Kerr-McGee Corp. v. Navajo Tribe
471 U.S. 195 (1985)

Annotate this Case

U.S. Supreme Court

Kerr-McGee Corp. v. Navajo Tribe, 471 U.S. 195 (1985)

Kerr-McGee Corp. v. Navajo Tribe of Indians

No. 84-68

Argued February 25, 1985

Decided April 16, 1985

471 U.S. 195

Syllabus

The Tribal Council of respondent Navajo Tribe enacted ordinances imposing taxes on the value of leasehold interests in tribal lands and on receipts from the sale of property produced or extracted or the sale of services within those lands. Petitioner, a mineral lessee on the Navajo Reservation, brought an action in Federal District Court, claiming that the taxes were invalid without approval of the Secretary of the Interior (Secretary). The District Court agreed, and enjoined the Tribe from enforcing the tax laws against petitioner. The Court of Appeals reversed, holding that no federal statute or principle of law mandated approval by the Secretary.
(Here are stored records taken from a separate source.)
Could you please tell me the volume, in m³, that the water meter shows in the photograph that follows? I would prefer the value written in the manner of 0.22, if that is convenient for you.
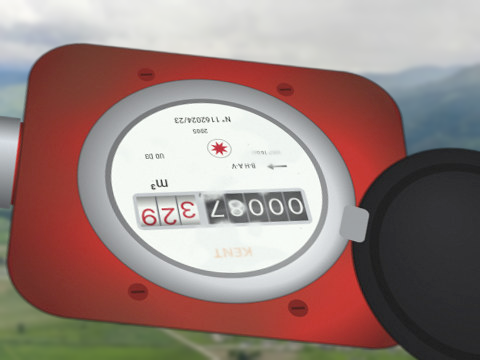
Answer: 87.329
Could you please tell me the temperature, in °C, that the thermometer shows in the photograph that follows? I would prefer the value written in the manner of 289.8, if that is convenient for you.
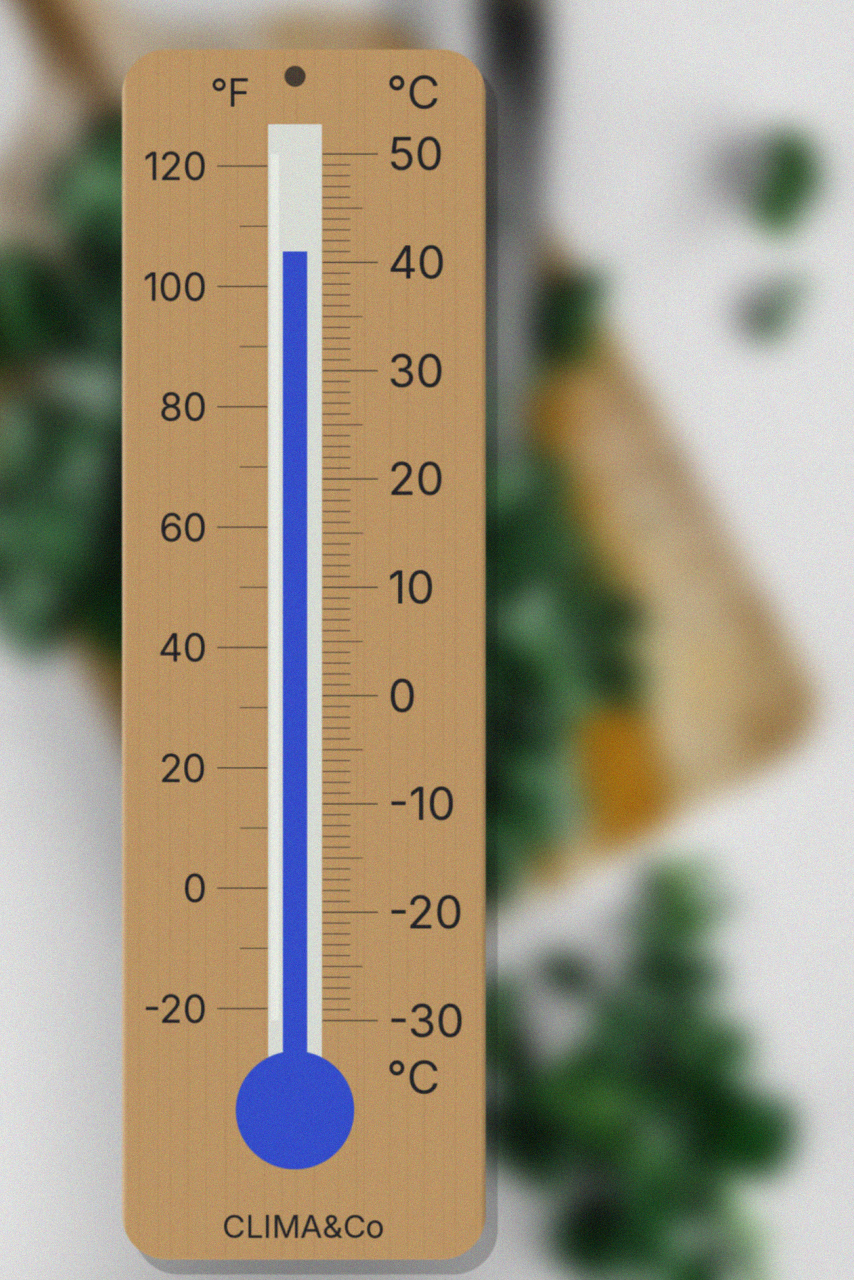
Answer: 41
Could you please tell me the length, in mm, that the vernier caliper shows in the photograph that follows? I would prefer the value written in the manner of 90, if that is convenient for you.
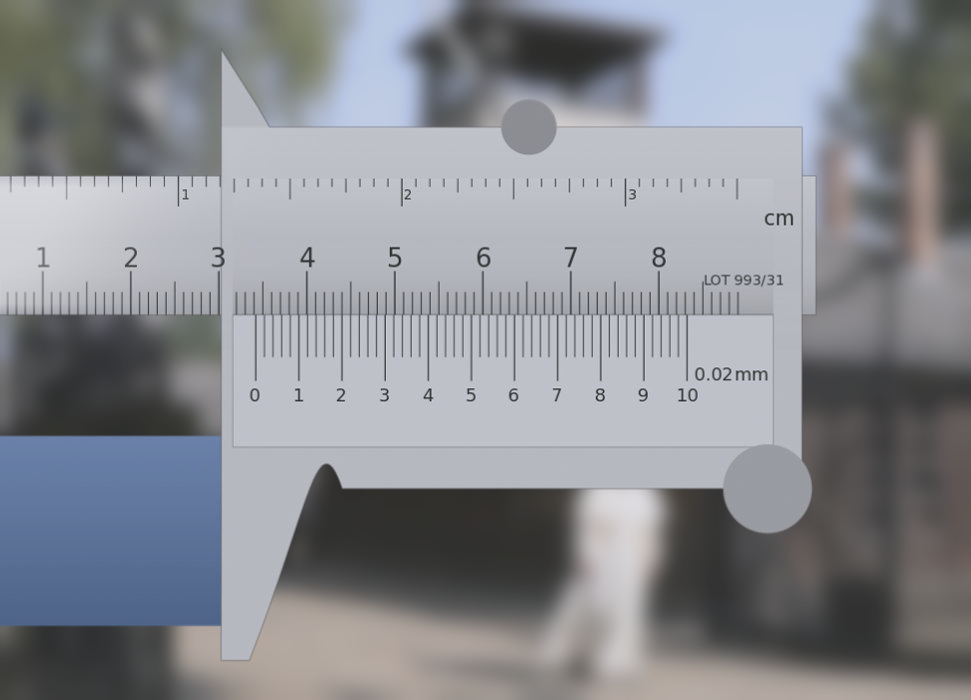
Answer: 34.2
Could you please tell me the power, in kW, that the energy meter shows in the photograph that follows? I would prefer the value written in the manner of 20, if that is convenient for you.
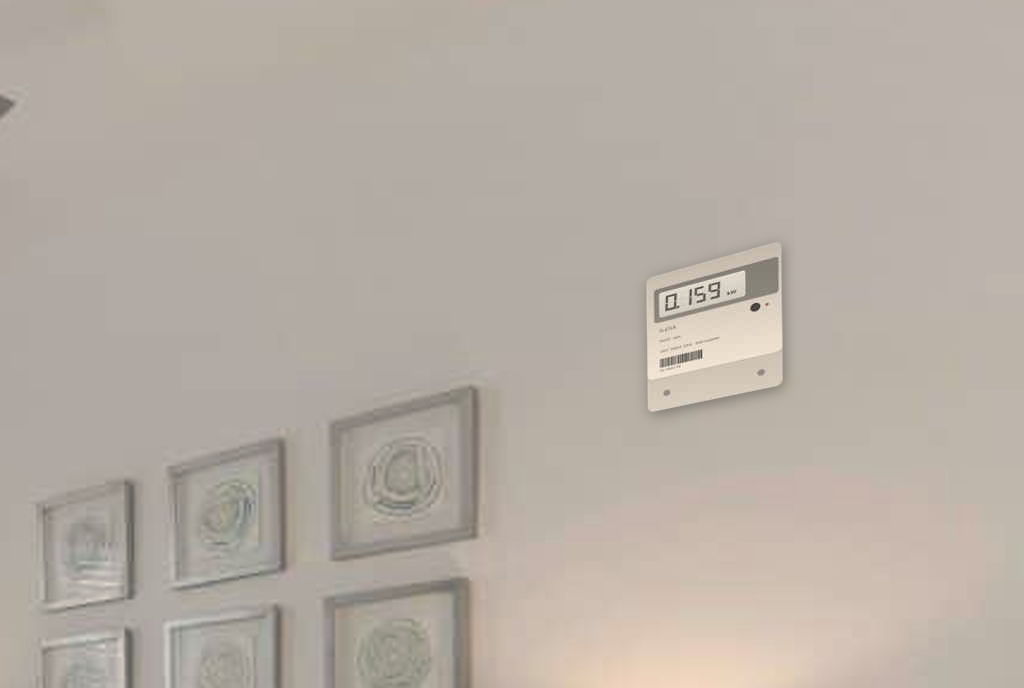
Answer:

Held: The Secretary's approval of the taxes in question is not required. Pp. 471 U. S. 198-201.

(a) While § 16 of the Indian Reorganization Act of 1934 requires a tribal constitution written under the Act to be approved by the Secretary, the Act does not require the constitution to condition the power to tax on the Secretary's approval. In any event, the Act does not govern tribes, like the Navajo, that declined to accept its provisions. And there is nothing to indicate that Congress intended to recognize as legitimate only those tribal taxes authorized by constitutions written under the Act. Pp. 471 U. S. 198-199.

(b) Nor does the Indian Mineral Leasing Act of 1938 require the Secretary's approval of the Navajo taxes. While § 4 of the Act subjects mineral leases issued under the Act to regulations promulgated by the Secretary, the regulations have not required that tribal taxes on mineral production be submitted for his approval. In enacting § 4, Congress could properly make a distinction between a tribe acting as a commercial partner in selling the right to use its land for mineral production and acting as a sovereign in imposing taxes on activities within its jurisdiction. And even assuming that the Secretary could review tribal taxes on mineral production, it does not follow that he must do so. Pp. 471 U. S. 199-200.

(c) Nor do statutes requiring the Secretary's supervision in other contexts indicate that Congress has limited the Navajo Tribal Council's authority to tax non-Indians. The power to tax members and non-members

Page 471 U. S. 196

of a tribe alike is an essential attribute of the tribal self-government that the Federal Government is committed to promote. Pp. 471 U. S. 200-201.

731 F.2d 597, affirmed.

BURGER, C.J., delivered the opinion of the Court, in which all Members joined, except POWELL, J., who took no part in the consideration or decision of the case.